Norm Semanko, executive director of the Idaho Water Users Association, outlined the need for the bill, explaining, it “clarifies the current law with regards to owners of ditches, canals, conduits or other aqueducts and their liability for wasting water or damage to others that’s caused by third parties and acts of God.”
Semanko said the bill does not add hurdles for those wishing to sue over damage to property or loss of water, which became an issue during the hearing. “This is not a bill that provides that, what I’ve heard described as straight-up immunity to irrigation delivery entities. In fact, it doesn’t provide immunity at all. It reaffirms the responsibilities and obligations and clarifies the applicable duty of care, the standard that the courts have applied with regard to avoiding wasting water and preventing damage to others.”

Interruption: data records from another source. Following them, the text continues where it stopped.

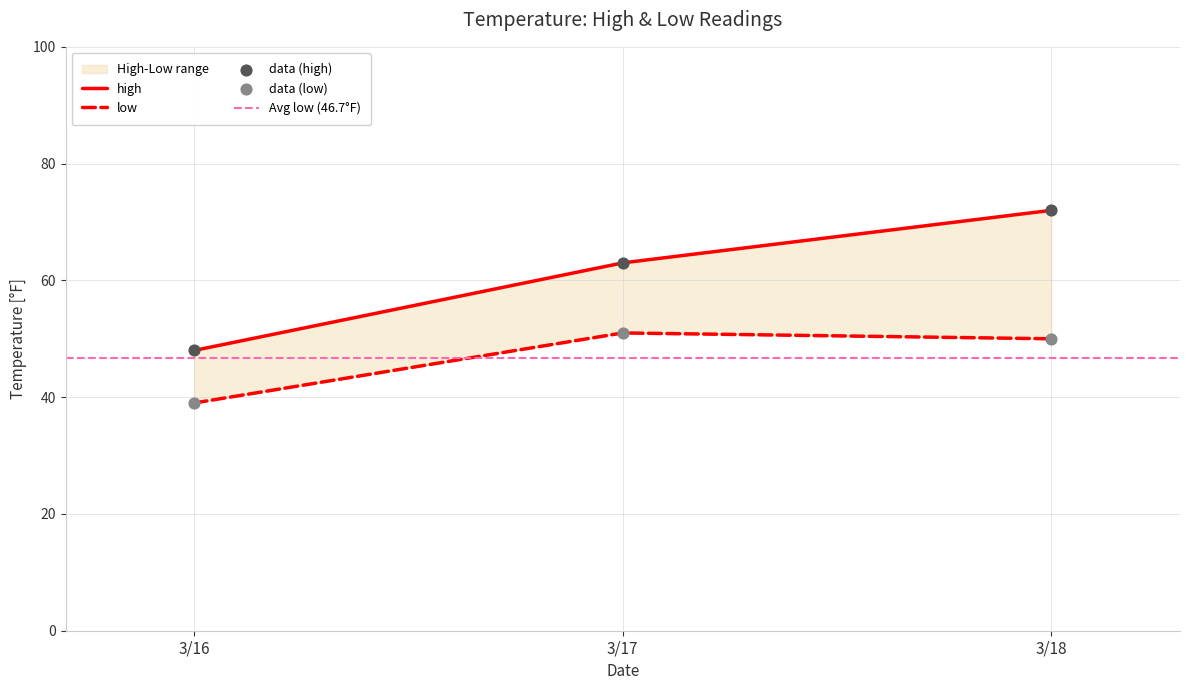

What is the total value across all series at 3/16?

87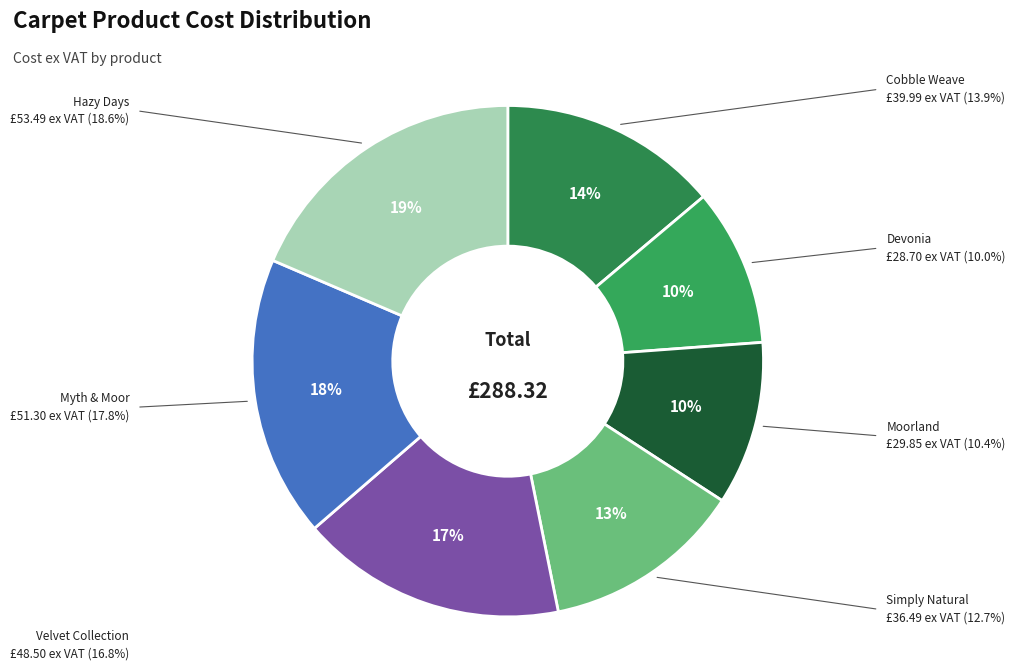

How many segments does this pie chart have?

7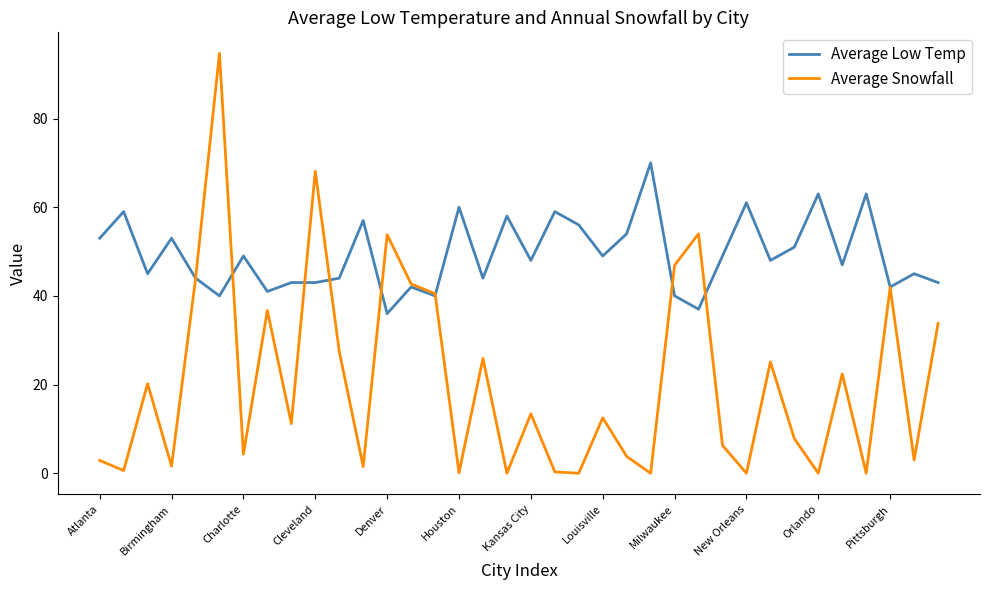

What is the maximum value shown in the chart?

94.7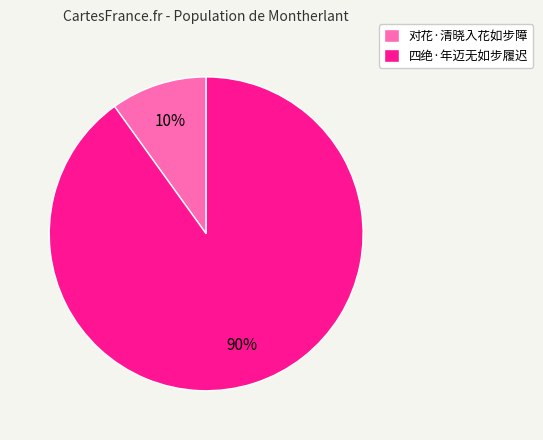

Which category accounts for the majority?

四绝·年迈无如步履迟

Semanko also made a point to the committee about possible liability assigned to a canal company when it had nothing to do with a water problem. The bill, said Semanko, “makes clear that wasting of water and damage not caused by an act or omission of an irrigation district or canal company, but by a third party or an act of God, does not constitute liability on the part of the delivery entity—again consistent with the standard applied by the courts, and I would add with basic fairness.”
Russ Johnson, a lawyer from Beaumont, representing the Idaho Trial Lawyers Association, said that he believes excusing responsibility for an act of God is simply just not taking responsibility for the problem. “We shouldn’t be encouraging failure of responsibility here. We need to trust the system, we need to trust the juries, and if they (delivery entities) don’t properly maintain it, then we shouldn’t be blaming it on an act of God. I urge you to vote no.”

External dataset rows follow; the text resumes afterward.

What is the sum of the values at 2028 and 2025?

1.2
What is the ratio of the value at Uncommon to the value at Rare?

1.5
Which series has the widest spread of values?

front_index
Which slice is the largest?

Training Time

Rep. Dell Raybould, R-Rexburg, responded that the proposed law did not change the fact the companies must maintain the canals and waterways at a high standard. Johnson countered by saying that if it didn’t change anything, why would the committee be considering it. “I used to have a law professor that said ‘don’t assume that these tests are written by a room full of monkeys.’ I think there is something to that, that this law does something. And, I think what it does is it makes it more difficult at the outset to pursue these cases …”

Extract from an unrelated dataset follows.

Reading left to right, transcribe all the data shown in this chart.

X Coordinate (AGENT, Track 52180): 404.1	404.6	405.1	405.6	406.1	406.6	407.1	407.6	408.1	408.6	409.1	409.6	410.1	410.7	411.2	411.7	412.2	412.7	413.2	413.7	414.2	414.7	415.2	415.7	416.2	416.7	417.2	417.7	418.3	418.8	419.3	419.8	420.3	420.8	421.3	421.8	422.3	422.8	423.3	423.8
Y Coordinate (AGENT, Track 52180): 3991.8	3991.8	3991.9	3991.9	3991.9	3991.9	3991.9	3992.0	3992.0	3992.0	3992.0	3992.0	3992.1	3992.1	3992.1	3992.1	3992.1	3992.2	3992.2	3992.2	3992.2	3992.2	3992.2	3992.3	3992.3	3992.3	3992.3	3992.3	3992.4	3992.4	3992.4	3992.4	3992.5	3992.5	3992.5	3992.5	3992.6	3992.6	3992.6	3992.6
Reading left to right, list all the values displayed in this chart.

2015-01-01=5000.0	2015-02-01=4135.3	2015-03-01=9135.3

Amanda Wilright, from Boise, has seen her home flooded and what it has meant to the family in trying to recoup the losses. She said her family has had difficulty trying to get reimbursed for damages sustained. She recalled that while the water delivery entity monitored and investigated the canal, it refused to take blame for the water seepage in the Wilright’s home, as well as four neighboring homes.
“It seems if this bill passes the owners (of the canal that flooded her home) would not have much incentive to insure that the canals are properly maintained if an act of God or another third party were to intrude and cause potential damage … I don’t understand why this legislation would be necessary other than to prevent true victims from seeking damages,” she told the committee.
Scott Campbell from Boise, a lawyer who said he has practiced water law in Idaho since 1984, said he sympathizes with homeowners who testified, but he also said the Legislature has to deal with the fact that the state is no longer dealing with farm land. Land that was once agricultural in use has now become filled with major structures, pavement, housing, playgrounds, etc. These kinds of changes have been forced upon the irrigation districts, he said, so the law has to change accordingly.
There was a light moment, however, when Campbell fielded questions from the committee. Rep. Marv Hagedorn, R-Meridian, prefaced his question with, “I am not a lawyer, but I did stay at a Holiday Inn Express one time.”